---------- SUPPLIED MATERIAL ----------
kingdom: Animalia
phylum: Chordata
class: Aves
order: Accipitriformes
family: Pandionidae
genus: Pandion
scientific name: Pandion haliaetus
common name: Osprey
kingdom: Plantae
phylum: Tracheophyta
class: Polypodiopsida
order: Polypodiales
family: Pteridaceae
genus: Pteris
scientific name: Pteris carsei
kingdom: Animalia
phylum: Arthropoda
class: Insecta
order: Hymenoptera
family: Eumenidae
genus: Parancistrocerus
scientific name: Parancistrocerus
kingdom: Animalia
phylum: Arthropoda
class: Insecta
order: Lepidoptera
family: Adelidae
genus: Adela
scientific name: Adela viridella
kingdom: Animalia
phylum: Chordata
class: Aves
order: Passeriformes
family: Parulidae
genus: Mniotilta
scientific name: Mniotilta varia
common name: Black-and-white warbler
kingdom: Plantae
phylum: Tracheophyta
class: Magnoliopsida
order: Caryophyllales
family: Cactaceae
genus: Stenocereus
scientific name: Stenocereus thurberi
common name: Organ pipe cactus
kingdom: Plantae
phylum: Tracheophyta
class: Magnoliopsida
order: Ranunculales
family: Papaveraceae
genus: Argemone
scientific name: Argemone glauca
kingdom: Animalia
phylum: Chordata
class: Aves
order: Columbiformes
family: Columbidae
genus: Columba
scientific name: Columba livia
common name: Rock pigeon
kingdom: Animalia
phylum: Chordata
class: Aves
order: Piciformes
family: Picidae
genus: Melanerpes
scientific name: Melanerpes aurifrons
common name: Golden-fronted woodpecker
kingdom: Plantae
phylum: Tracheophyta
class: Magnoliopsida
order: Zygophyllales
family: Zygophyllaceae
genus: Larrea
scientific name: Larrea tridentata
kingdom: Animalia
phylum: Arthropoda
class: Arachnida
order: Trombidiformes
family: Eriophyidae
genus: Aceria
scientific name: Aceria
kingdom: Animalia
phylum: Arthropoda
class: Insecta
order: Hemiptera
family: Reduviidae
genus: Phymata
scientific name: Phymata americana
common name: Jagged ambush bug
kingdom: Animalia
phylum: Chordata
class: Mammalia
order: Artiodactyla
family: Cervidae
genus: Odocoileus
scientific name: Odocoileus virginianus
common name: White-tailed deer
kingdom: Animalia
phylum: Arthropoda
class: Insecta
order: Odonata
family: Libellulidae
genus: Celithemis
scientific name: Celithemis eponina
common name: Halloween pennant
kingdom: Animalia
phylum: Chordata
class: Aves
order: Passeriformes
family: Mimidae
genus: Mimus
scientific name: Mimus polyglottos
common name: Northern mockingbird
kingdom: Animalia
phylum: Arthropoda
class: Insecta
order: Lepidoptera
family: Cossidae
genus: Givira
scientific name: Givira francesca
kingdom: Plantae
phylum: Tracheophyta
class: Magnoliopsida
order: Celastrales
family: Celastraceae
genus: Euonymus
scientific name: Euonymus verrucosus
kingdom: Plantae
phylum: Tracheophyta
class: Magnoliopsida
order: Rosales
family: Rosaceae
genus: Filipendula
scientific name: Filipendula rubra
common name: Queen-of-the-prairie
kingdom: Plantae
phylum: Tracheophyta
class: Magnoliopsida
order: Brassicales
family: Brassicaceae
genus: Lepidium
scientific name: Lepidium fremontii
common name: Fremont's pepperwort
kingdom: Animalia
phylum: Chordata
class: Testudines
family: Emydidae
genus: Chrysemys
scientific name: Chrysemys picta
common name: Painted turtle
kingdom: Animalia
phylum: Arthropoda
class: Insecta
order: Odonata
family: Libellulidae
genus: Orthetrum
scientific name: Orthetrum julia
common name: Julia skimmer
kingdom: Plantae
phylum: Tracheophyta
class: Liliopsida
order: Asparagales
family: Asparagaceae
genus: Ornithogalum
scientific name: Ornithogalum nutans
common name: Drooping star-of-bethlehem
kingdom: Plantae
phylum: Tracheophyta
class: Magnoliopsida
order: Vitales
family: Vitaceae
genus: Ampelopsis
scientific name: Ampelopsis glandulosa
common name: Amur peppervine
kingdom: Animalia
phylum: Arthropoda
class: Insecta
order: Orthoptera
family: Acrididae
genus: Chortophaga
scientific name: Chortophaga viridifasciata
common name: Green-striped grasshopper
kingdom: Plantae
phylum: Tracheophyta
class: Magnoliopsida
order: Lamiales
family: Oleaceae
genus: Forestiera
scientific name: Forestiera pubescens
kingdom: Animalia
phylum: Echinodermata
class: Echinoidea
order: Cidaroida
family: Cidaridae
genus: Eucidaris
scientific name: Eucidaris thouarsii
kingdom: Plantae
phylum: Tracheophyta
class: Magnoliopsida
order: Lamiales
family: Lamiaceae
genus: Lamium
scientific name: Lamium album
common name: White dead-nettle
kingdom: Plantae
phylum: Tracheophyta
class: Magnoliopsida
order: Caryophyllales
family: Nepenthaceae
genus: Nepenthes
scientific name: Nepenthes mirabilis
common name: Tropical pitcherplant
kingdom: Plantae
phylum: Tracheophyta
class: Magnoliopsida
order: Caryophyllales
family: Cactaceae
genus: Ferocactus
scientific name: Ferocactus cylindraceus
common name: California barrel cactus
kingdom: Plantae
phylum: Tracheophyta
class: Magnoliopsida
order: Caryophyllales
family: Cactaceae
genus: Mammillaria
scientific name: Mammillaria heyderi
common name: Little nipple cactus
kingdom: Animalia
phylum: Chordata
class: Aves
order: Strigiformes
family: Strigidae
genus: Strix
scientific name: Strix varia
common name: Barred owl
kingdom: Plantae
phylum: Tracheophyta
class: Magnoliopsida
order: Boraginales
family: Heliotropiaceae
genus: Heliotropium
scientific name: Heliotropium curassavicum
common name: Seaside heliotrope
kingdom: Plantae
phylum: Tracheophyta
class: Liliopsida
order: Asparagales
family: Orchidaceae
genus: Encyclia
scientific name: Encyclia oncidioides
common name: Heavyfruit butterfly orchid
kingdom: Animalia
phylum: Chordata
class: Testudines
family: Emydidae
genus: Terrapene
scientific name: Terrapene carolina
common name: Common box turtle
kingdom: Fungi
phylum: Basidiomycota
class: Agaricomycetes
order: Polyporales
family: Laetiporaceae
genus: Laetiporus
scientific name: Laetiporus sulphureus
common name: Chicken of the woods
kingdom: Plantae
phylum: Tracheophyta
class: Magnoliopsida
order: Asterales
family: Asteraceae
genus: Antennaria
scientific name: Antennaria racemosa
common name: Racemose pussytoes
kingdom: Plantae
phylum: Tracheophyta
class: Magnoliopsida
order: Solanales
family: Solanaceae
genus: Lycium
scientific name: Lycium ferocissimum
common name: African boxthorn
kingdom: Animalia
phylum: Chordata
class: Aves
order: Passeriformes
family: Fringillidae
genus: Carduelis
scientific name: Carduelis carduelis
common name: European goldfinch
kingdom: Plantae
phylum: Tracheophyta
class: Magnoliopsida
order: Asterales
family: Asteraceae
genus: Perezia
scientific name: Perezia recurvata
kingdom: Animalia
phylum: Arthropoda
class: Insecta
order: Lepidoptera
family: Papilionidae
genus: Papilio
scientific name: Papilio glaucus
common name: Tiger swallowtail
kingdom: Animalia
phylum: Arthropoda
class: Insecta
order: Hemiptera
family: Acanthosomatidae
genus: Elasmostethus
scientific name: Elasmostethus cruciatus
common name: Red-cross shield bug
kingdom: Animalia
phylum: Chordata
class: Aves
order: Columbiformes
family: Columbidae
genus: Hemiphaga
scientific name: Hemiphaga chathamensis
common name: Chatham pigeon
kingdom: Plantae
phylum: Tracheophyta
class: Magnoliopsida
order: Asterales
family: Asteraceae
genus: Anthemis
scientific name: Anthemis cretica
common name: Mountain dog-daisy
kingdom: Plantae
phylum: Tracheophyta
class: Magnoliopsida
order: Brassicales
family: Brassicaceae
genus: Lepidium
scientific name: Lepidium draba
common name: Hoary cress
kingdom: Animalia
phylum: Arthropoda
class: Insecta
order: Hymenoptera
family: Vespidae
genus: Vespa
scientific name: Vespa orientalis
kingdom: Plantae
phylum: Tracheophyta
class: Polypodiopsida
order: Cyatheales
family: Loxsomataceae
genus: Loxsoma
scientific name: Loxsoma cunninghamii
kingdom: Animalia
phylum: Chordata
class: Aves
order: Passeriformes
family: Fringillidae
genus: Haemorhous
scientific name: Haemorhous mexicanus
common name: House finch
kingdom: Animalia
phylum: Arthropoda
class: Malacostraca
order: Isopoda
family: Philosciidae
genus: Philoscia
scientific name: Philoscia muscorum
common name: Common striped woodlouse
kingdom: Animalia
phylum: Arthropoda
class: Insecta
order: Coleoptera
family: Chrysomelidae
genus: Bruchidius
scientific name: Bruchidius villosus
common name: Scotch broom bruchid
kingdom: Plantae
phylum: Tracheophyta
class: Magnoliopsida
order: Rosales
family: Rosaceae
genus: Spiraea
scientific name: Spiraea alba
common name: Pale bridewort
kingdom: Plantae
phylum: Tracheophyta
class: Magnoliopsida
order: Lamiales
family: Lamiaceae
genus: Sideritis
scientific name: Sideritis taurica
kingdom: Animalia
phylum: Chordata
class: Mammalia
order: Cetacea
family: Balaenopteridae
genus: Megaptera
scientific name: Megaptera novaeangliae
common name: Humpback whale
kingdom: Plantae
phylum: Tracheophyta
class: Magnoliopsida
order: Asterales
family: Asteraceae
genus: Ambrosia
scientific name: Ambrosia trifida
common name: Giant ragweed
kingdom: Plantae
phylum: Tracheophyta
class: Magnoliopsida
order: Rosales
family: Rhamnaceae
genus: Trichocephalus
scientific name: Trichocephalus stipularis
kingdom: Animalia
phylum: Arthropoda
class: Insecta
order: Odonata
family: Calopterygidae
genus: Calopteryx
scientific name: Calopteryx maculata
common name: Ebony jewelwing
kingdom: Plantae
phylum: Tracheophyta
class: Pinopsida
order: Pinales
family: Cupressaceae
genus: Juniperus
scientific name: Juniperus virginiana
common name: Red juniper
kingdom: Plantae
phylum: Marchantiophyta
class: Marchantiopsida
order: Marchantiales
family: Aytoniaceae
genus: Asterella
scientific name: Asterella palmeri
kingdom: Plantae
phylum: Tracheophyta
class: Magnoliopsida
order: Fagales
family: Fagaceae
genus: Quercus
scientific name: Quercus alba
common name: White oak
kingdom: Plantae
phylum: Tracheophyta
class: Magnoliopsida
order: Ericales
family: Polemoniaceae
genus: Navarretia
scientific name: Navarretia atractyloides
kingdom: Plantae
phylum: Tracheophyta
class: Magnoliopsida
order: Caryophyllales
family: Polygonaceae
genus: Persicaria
----------
● **JOB**
Please recast the data above as a numbered list, covering everything from its first line through the line containing "genus: Adela", both ends included, and leaving out blank lines.

● **OUTPUT FOR THIS EXERCISE**
1. kingdom: Animalia
2. phylum: Chordata
3. class: Aves
4. order: Accipitriformes
5. family: Pandionidae
6. genus: Pandion
7. scientific name: Pandion haliaetus
8. common name: Osprey
9. kingdom: Plantae
10. phylum: Tracheophyta
11. class: Polypodiopsida
12. order: Polypodiales
13. family: Pteridaceae
14. genus: Pteris
15. scientific name: Pteris carsei
16. kingdom: Animalia
17. phylum: Arthropoda
18. class: Insecta
19. order: Hymenoptera
20. family: Eumenidae
21. genus: Parancistrocerus
22. scientific name: Parancistrocerus
23. kingdom: Animalia
24. phylum: Arthropoda
25. class: Insecta
26. order: Lepidoptera
27. family: Adelidae
28. genus: Adela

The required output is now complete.